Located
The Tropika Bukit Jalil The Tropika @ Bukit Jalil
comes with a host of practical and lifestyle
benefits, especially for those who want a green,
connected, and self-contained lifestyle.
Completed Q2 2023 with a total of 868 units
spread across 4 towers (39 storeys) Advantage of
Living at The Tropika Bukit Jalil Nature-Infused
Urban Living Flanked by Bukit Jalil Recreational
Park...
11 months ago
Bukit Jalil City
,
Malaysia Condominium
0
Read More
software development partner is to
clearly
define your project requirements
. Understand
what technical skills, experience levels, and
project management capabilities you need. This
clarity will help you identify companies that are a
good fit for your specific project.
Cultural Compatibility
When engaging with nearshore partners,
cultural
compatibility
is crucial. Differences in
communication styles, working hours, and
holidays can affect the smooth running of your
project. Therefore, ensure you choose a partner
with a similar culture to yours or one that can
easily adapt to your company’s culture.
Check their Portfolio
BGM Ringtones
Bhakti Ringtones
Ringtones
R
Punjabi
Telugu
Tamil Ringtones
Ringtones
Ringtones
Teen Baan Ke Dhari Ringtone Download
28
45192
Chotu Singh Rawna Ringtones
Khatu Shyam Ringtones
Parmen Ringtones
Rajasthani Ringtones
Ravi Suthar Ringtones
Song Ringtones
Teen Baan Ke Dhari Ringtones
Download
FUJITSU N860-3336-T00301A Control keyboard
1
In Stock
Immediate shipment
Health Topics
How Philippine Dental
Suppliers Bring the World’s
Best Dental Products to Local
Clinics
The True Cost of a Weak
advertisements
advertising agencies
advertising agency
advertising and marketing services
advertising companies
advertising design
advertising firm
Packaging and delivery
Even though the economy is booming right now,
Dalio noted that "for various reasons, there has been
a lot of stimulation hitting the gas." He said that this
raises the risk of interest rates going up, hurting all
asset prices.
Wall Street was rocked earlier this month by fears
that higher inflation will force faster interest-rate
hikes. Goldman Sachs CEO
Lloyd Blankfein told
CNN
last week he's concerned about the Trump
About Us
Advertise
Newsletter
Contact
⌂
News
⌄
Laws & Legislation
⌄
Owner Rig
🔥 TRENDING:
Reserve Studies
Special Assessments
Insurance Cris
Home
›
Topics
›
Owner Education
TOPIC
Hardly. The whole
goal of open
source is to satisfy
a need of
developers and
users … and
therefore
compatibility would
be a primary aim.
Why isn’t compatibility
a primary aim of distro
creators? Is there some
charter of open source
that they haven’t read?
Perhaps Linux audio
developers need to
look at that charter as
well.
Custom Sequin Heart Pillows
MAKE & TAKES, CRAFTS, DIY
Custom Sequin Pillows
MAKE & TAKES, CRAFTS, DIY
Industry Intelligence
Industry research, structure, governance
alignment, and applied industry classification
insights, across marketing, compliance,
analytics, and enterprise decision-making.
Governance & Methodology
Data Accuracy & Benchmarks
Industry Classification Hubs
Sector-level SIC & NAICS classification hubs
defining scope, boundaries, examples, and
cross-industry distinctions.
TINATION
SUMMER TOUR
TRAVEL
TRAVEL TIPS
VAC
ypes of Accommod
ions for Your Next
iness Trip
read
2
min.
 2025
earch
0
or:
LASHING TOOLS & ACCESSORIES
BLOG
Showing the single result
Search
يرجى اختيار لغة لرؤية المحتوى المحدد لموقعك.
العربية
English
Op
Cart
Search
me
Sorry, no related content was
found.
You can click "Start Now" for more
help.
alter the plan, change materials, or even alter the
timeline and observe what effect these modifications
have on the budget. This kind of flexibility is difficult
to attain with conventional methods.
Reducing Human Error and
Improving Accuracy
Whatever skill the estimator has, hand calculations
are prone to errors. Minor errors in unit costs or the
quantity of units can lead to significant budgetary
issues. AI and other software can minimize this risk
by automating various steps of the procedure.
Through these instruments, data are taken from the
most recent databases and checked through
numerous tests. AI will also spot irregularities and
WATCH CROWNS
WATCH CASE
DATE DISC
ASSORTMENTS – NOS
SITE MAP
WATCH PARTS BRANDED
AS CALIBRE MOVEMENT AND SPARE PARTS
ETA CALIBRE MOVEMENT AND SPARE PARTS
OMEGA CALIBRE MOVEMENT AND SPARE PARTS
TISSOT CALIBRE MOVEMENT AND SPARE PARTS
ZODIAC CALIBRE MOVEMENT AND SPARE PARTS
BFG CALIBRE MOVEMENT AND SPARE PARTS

|---|

Required work — Copy out every line of the records that contains the word "Pillows".

Answer to this exercise —
Custom Sequin Heart Pillows
Custom Sequin Pillows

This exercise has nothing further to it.